— Task brief —
An exact transcription of all the records, free of pictures, is the expected answer.

— Available data —
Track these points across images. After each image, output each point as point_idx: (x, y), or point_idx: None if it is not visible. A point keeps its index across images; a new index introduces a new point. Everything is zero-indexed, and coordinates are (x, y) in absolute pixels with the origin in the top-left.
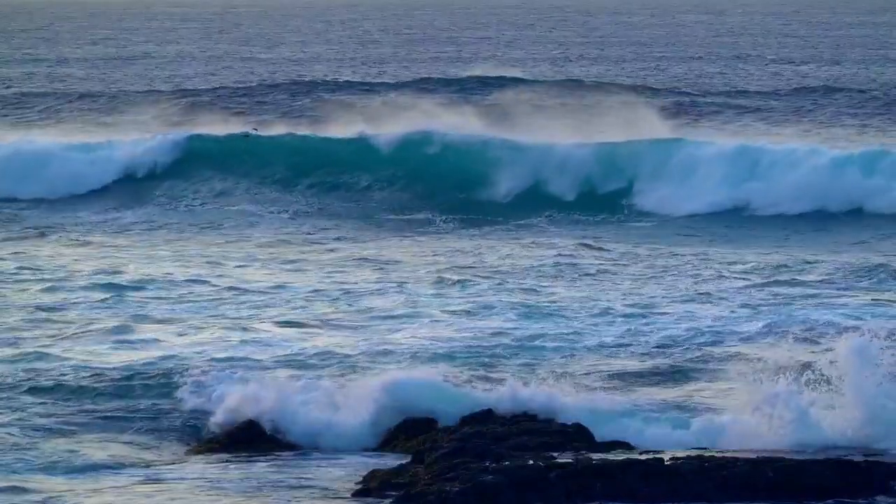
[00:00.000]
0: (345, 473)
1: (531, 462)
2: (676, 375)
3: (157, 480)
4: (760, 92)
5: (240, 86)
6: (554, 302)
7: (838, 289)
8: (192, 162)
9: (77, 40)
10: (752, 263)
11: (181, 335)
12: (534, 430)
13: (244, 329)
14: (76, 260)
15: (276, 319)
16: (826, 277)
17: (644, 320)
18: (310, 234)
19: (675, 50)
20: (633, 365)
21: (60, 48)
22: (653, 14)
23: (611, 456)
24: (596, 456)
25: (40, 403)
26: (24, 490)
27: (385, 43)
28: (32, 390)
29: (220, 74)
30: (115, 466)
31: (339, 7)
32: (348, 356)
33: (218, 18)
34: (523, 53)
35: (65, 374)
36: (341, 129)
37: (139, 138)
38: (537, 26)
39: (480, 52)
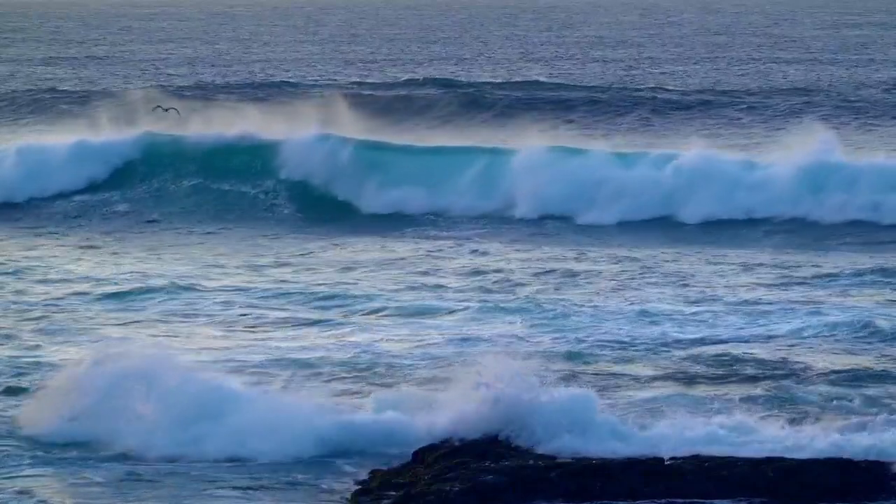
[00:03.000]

— Response to this exercise —
Track these points across images. After each image, output each point as point_idx: (x, y), or point_idx: None if it is not visible. A point keeps its index across images; a new index introduces a new point. Everything is zero-indexed, and coordinates are (x, y) in absolute pixels with the origin in the top-left.
[00:00.000]
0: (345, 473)
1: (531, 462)
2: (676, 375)
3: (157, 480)
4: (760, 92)
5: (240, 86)
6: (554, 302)
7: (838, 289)
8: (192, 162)
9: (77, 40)
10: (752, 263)
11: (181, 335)
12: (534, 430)
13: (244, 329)
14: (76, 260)
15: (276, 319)
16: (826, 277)
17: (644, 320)
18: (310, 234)
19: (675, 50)
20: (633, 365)
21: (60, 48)
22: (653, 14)
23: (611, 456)
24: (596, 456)
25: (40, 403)
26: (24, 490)
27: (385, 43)
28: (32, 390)
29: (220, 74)
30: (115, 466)
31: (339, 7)
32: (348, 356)
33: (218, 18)
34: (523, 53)
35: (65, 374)
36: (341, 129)
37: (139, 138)
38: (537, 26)
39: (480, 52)
[00:03.000]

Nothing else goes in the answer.